Religion, science, corporate greed, mining, the Marker, the colony, the ship, the crew, the doctors, the captain — all of it gets tangled together.
The Ishimura is not just infected physically. It is mentally and spiritually rotten by the time Isaac gets there.
The episode also goes through the thermite and shock pad objective, zero-g sections, kinesis, medical storage, and the morgue. You get more logs, more screams, more signs that Nicole was there, and more evidence that whatever happened started on the colony after they found the Marker.
The ship itself is dying
By the end of the episode, Isaac gets the captain’s rig codes, the executive lockdown is lifted, and Hammond finds out the bigger problem: the ship’s engines are offline and the Ishimura’s orbit is decaying.
So the first part ends with the game basically saying:
Congratulations.

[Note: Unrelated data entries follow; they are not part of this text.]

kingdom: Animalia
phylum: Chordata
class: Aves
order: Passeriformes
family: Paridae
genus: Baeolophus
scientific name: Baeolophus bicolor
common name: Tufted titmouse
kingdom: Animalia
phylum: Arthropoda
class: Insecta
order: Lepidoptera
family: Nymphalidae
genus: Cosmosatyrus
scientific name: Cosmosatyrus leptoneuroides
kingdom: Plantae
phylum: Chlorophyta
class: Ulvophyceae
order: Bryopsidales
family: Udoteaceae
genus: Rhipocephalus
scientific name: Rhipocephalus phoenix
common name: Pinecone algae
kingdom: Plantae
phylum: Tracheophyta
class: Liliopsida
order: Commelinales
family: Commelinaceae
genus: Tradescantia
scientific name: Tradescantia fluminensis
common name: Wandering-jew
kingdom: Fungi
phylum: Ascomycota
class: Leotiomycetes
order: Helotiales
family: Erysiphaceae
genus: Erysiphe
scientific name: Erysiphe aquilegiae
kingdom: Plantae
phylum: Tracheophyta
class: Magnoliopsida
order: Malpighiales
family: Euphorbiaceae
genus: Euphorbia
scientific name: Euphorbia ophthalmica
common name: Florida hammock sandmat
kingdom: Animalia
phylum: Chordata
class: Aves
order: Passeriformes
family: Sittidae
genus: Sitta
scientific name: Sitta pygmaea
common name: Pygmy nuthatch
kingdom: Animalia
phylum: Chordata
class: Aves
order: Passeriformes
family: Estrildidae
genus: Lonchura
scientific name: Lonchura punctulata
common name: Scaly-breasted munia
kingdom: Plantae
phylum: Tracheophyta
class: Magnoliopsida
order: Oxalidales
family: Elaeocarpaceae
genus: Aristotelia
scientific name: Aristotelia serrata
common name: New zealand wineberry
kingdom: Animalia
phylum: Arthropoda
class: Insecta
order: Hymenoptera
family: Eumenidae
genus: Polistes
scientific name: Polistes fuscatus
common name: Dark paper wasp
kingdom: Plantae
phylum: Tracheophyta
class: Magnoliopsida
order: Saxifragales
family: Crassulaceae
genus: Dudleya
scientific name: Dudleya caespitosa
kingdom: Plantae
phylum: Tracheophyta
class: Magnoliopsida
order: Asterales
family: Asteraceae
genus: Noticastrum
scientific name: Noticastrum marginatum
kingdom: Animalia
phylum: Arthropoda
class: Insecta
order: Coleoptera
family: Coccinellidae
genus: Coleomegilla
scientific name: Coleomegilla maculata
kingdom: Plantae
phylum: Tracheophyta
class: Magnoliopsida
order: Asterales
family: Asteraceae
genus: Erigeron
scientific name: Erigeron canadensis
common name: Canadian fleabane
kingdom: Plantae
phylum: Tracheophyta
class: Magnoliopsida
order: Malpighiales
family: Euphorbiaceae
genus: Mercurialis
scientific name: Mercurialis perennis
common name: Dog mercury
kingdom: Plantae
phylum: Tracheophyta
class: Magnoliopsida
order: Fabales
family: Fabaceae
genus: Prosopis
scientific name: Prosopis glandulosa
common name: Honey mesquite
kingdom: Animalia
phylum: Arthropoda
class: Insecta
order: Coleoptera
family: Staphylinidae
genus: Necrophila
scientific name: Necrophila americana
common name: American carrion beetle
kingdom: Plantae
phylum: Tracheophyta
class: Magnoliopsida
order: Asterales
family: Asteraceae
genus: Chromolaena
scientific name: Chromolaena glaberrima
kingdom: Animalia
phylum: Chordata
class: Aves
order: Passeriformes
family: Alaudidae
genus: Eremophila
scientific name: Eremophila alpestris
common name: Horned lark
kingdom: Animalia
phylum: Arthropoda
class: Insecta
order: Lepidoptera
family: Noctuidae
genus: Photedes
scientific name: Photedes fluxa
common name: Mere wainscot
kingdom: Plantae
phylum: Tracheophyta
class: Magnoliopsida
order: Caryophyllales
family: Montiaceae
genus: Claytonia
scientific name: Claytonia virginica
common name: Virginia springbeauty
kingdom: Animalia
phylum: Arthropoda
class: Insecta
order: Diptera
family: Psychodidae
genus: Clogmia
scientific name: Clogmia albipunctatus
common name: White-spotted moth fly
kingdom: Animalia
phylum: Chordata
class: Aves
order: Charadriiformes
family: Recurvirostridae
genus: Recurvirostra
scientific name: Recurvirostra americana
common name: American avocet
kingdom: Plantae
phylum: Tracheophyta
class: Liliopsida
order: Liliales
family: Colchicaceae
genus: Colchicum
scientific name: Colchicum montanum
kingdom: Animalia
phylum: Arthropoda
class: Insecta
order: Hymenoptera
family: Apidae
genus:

You survived the introduction.
Now the ship itself is dying.
That is why I still respect Dead Space so much. Even after completing it many times, the pacing still works.
The opening gives you the personal hook with Nicole, the mystery of the Ishimura, the first Necromorph attack, the repair objective, the loss of the escape shuttle, the medical horror, the Marker hints, and then the bigger ship-wide crisis.
It is a very clean first act.
Why the disc version matters
Playing it from the disc version makes it feel even better to me.
No modern live-service nonsense.
No battle pass.
No giant storefront shoved in my face.
Just a physical game, installed and played because I own the copy and wanted to see if it still works.
That is the kind of old-school PC gaming I still care about.
A 5 kr disc.
A broken mining ship.
An engineer with bad luck.
A dead crew crawling through the vents.
And one more run through the Ishimura so I can mark the game completed in CLZ properly.
I already know what waits in the dark.
But the Ishimura still deserves the respect of being finished again.